Check when using roaming Wi-Fi hotspots that it’s a legitimate provider. The simplest precaution is not to connect to the internet using unknown hotspots, and instead use your mobile network, which will have built-in security.
4 – Password protection is vital
Passwords – when implemented correctly – are a free, easy and effective way to prevent unauthorised users accessing your devices.
Use screenlock passwords, PIN or other authentication methods such as fingerprint or face unlock wherever possible. If you’re mostly using fingerprint or face unlock, you’ll be entering a password less often so consider using a long one which is difficult to guess.
If 2-step verification (2SV) is an option, always use it, it provides a larger amount of security for very little effort. 2SV requires two different methods to ‘prove’ your identity before you can use a service, generally a password plus one other method.
This could be a code that’s sent to your smartphone (or a code that’s generated via an authenticator app like Authy) that you must enter in addition to your password.
Passwords should be easy to remember, but hard for somebody else to guess. A good rule is ‘make sure that somebody who knows you well, couldn’t guess your password in 20 attempts’.
The NCSC has some useful advice on how to choose a non-predictable password. Three random words or #thinkrandom is one good way to create a strong password that is unlikely to be guessed easily. Or you can use a string generator which will pull random letters, numbers and special characters together.
Consider using password managers, which are tools that can create and store passwords for you that you access via a ‘master’ password. Since the master password is protecting all of your other passwords, make sure it’s a strong one.
And finally, make sure to change any default passwords that come with smartphones, laptops, and other types of equipment.
5 – Avoiding phishing attacks
Give staff the lowest level of user rights required to perform their jobs, so if they are the victim of a phishing attack, the potential damage is reduced.
Also consider ensuring that your staff don’t browse the web or check emails from an account with Administrator privileges and make sure that two-factor authentication (2FA) is on your important accounts such as email.
Think about the easiest ways criminals could target your business. Could they send fake invoices for goods or services you haven’t actually purchased? Or trying to trick staff into transferring money or information by sending emails that look authentic.
Look for the following warning signs:
- Many phishing scams originate overseas and often the spelling, grammar and punctuation are poor.
- Is it addressed to you by name, or does it refer to ‘valued customer’, or ‘friend’, or ‘colleague’?
- Does the email contain a veiled threat that asks you to act urgently?
- Look out for emails that appear to come from a high-ranking person within your organisation, requesting a payment is made to a particular bank account.
- If it sounds too good to be true, it probably is.
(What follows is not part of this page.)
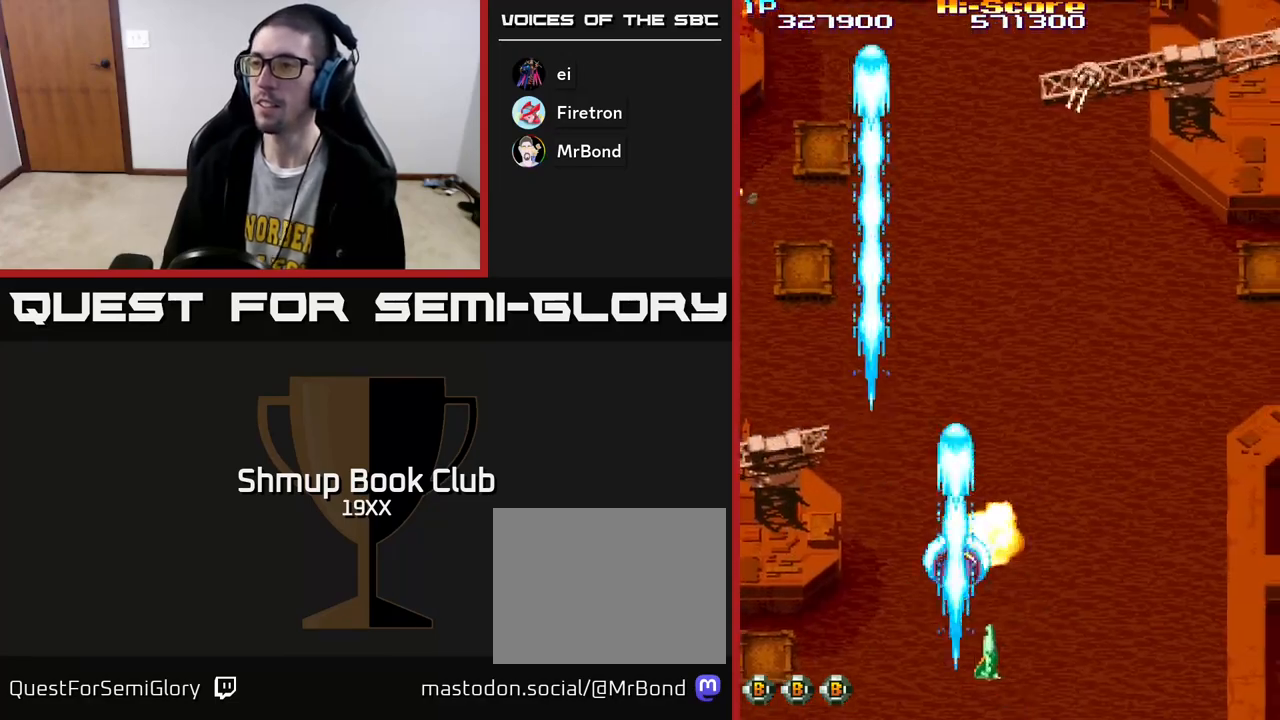
{"buttons": ["R2", "DPAD_UP", "DPAD_LEFT"], "left_stick": "center", "right_stick": "center", "events": [[67, "DPAD_RIGHT", "up"], [83, "DPAD_DOWN", "up"], [83, "DPAD_LEFT", "down"], [267, "DPAD_UP", "down"]]}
Most email providers have built in anti-phishing protection and those that do slip through are often sent to the Junk/Spam folders. But you can also use ‘Rules’ to set up additional filtering options.
Make sure that your staff are encouraged to ask for help if they think that they might have been a victim of phishing, especially if they’ve not raised it before.
It’s important to take steps to scan for malware and change passwords as soon as possible if you suspect a successful attack has occurred. If you believe that your organisation has been the victim of online fraud, scams or extortion, you should report this through the Action Fraud website. Action Fraud is the UK’s national fraud and cyber crime reporting centre. If you are in Scotland contact Police Scotland on 101.
Attackers use publicly available information about your organisation and staff to make their phishing messages more convincing so check your website for any potential data which could help criminals.
Organisations can implement the actions outlined in the Small Business Guide Actions and significantly reduce the chance of becoming a victim of cyber crime.